Now, her business has won the Rocky Mountain Outlook's Best of the Bow reader's choice award for best dessert in Canmore this year.

While most people think that the key to an excellent dessert is its sweetness, Tétreault begs to differ. Instead, richness is what makes a quality dessert.

“It’s not always about sweetness, it’s about richness,” Tétreault said.

Richness in baked goods requires a key ingredient, which is butter. Ordering about 120 pounds of butter per week, Le Fournil sources quality Canadian butter with a high percentage of fat.

Along with the butter, Tétreault added that richness also comes from quality ingredients like using the best chocolate possible.

“It’s really about which ingredients you use and how you use it, what combinations, so you increase the flavours and that increases you feeling of richness,” Tétreault said.
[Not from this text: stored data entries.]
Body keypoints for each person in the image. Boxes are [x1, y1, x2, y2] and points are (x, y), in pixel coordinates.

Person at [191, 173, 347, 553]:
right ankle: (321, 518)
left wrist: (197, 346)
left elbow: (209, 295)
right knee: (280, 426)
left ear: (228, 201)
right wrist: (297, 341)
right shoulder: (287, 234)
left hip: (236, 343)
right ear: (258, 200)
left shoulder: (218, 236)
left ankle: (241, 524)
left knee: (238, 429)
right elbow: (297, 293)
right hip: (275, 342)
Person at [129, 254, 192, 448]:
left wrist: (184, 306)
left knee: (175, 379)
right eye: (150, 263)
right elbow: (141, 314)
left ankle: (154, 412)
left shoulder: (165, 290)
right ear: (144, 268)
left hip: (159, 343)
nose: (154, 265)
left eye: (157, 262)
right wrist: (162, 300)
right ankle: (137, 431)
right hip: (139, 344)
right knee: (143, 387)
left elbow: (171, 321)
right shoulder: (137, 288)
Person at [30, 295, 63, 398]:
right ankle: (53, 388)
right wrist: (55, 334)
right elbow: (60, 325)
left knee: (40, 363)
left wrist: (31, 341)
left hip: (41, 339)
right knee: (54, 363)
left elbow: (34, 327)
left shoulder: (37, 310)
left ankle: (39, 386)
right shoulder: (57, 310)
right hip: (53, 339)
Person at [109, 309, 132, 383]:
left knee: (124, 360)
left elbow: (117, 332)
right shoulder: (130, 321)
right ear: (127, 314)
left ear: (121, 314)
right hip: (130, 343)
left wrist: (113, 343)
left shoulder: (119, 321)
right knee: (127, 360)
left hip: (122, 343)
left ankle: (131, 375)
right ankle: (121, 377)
The bakery’s most coveted desserts are the Gâteau au Chocolat (chocolate cake) and Gâteaux aux Carottes (carrot cake).  The chocolate cake is a devil’s food cake with a light ganache enveloped in a chocolate glaze. Then there’s the carrot cake, which is simply made with no fruits or nuts and topped with a spicy cream cheese frosting.

“But they’re not our favourites, not by any stretch of the imagination. Our favourites are the latest ones we make because we get inspired, we want to try something new. That’s why our cakes, we go through cakes and we change them. Not as regularly as we’d like, but as often as we can,” Tétreault said.